Plain-text document sources:

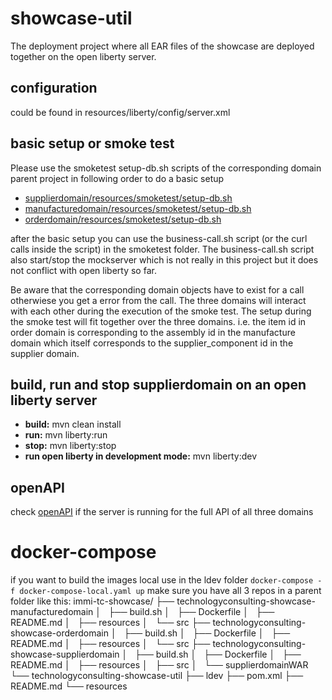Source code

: # showcase-util
The deployment project where all EAR files of the showcase are deployed together on the open liberty server.

## configuration
could be found in resources/liberty/config/server.xml

## basic setup or smoke test
Please use the smoketest setup-db.sh scripts of the corresponding domain parent project in following order to do a basic setup

- [supplierdomain/resources/smoketest/setup-db.sh](https://github.com/NovatecConsulting/technologyconsulting-showcase-supplierdomain/blob/master/resources/smoketest/setup-db.sh)
- [manufacturedomain/resources/smoketest/setup-db.sh](https://github.com/NovatecConsulting/technologyconsulting-showcase-manufacturedomain/blob/master/resources/smoketest/setup-db.sh)
- [orderdomain/resources/smoketest/setup-db.sh](https://github.com/NovatecConsulting/technologyconsulting-showcase-orderdomain/blob/master/resources/smoketest/setup-db.sh)

after the basic setup you can use the business-call.sh script (or the curl calls inside the script) in the smoketest folder. The business-call.sh script also start/stop the mockserver which is not really in this project but it does not conflict with open liberty so far.

Be aware that the corresponding domain objects have to exist for a call otherwiese you get a error from the call. The three domains will interact with each other during the execution of the smoke test. The setup during the smoke test will fit together over the three domains. i.e. the item id in order domain is corresponding to the assembly id in the manufacture domain which itself corresponds to the supplier_component id in the supplier domain.

## build, run and stop supplierdomain on an open liberty server
- **build:** mvn clean install
- **run:** mvn liberty:run
- **stop:** mvn liberty:stop
- **run open liberty in development mode:** mvn liberty:dev

## openAPI
check [openAPI](http://localhost:9080/api/explorer/) if the server is running for the full API of all three domains

# docker-compose
if you want to build the images local use in the ldev folder
`docker-compose -f docker-compose-local.yaml up`
make sure you have all 3 repos in a parent folder like this:
immi-tc-showcase/
├── technologyconsulting-showcase-manufacturedomain
│   ├── build.sh
│   ├── Dockerfile
│   ├── README.md
│   ├── resources
│   └── src
├── technologyconsulting-showcase-orderdomain
│   ├── build.sh
│   ├── Dockerfile
│   ├── README.md
│   ├── resources
│   └── src
├── technologyconsulting-showcase-supplierdomain
│   ├── build.sh
│   ├── Dockerfile
│   ├── README.md
│   ├── resources
│   ├── src
│   └── supplierdomainWAR
└── technologyconsulting-showcase-util
    ├── ldev
    ├── pom.xml
    ├── README.md
    └── resources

Exercise requirements: Update the lines from the start of the records through the line containing "Please use the", replacing "open liberty server" with "Open Liberty server" and leaving everything else unchanged. Return only those lines, without the pictures.

Task output:
Source code

: # showcase-util
The deployment project where all EAR files of the showcase are deployed together on the Open Liberty server.

## configuration
could be found in resources/liberty/config/server.xml

## basic setup or smoke test
Please use the smoketest setup-db.sh scripts of the corresponding domain parent project in following order to do a basic setup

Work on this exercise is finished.